African Sri Lankans

Total population
- Few thousand (2005) ~10,000 (2009)

Regions with significant populations
- Sri Lanka: ~10,000

Languages
- Sri Lanka Kaffir language, Sinhala, Tamil language, Sri Lankan Portuguese Creole, Mauritian Creole, French, Italian, Swahili, Igbo, Yoruba, Telugu, Gujarati

Religion
- Originally Sunni Islam Roman Catholicism and Buddhism

Related ethnic groups
- other Afro-Asians

= Africans in Sri Lanka =

African Sri Lankans, mainly the Sri Lanka Kaffirs, are a very small Ethnic group in Sri Lanka who are descendants of African mercenaries, musicians, and labourers taken to what is now Sri Lanka by Portuguese colonists during the period of Portuguese colonial rule on the island. There are currently around 1,000 African Sri Lankans. They live in pockets of communities along the island's coastal regions of Trincomalee, Batticaloa, and Negombo. The Portuguese colonists used them to fight the Ceylonese Kings.

The main African Sri Lankans are known as Kaffirs. This term is not used as a racial pejorative as in other parts of the world. Some were originally Muslims, while others practiced African religions, but many have now converted to Catholicism and Buddhism.

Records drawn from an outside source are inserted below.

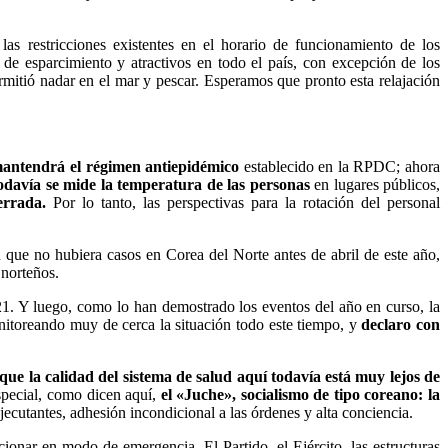
 las restricciones existentes en el horario de funcionamiento de los
es de esparcimiento y atractivos en todo el país, con excepción de los
ermitió nadar en el mar y pescar. Esperamos que pronto esta relajación
 mantendrá el régimen antiepidémico
establecido en la RPDC; ahora
odavía se mide la temperatura de las personas
en lugares públicos,
errada.
Por lo tanto, las perspectivas para la rotación del personal
 que no hubiera casos en Corea del Norte antes de abril de este año,
 norteños.
21.
Y luego, como lo han demostrado los eventos del año en curso, la
itoreando muy de cerca la situación todo este tiempo, y
declaro con
que la calidad del sistema de salud aquí todavía está muy lejos de
especial, como dicen aquí,
el «Juche», socialismo de tipo coreano: la
jecutantes, adhesión incondicional a las órdenes y alta conciencia.
ionar en modo de emergencia. El Partido, el Ejército, las estructuras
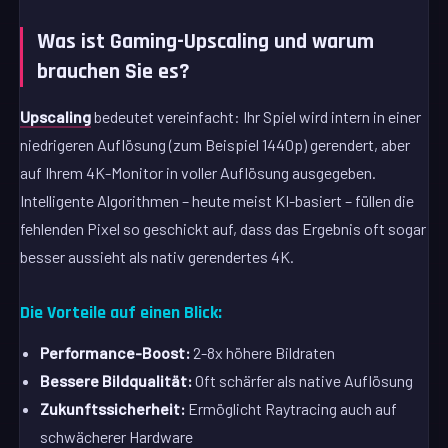
Was ist Gaming-Upscaling und warum
brauchen Sie es?
Upscaling
bedeutet vereinfacht: Ihr Spiel wird intern in einer
niedrigeren Auflösung (zum Beispiel 1440p) gerendert, aber
auf Ihrem 4K-Monitor in voller Auflösung ausgegeben.
Intelligente Algorithmen – heute meist KI-basiert – füllen die
fehlenden Pixel so geschickt auf, dass das Ergebnis oft sogar
besser aussieht als nativ gerendertes 4K.
Die Vorteile auf einen Blick:
Performance-Boost:
2-8x höhere Bildraten
Bessere Bildqualität:
Oft schärfer als native Auflösung
Zukunftssicherheit:
Ermöglicht Raytracing auch auf
schwächerer Hardware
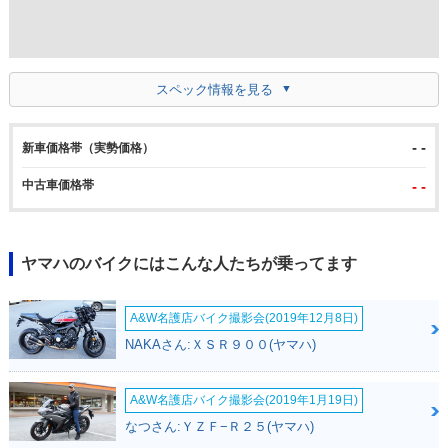
スペック情報を見る
- -
新車価格帯（実勢価格）
中古車価格帯
- -
ヤマハのバイクにはこんな人たちが乗ってます
A&W名護店バイク撮影会(2019年12月8日)
NAKAさん:ＸＳＲ９００(ヤマハ)
A&W名護店バイク撮影会(2019年1月19日)
なつさん:ＹＺＦ−Ｒ２５(ヤマハ)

They speak a lyrical creole language with a mix of native Sinhalese and Tamil.

==Groups==

===Sri Lanka Kaffirs===

The Sri Lankan Kaffirs are an ethnic group in Sri Lanka who are partially descended from 16th century Portuguese traders and the Africans who were brought by them to work as labourers and soldiers to fight against the Sri Lankan kings.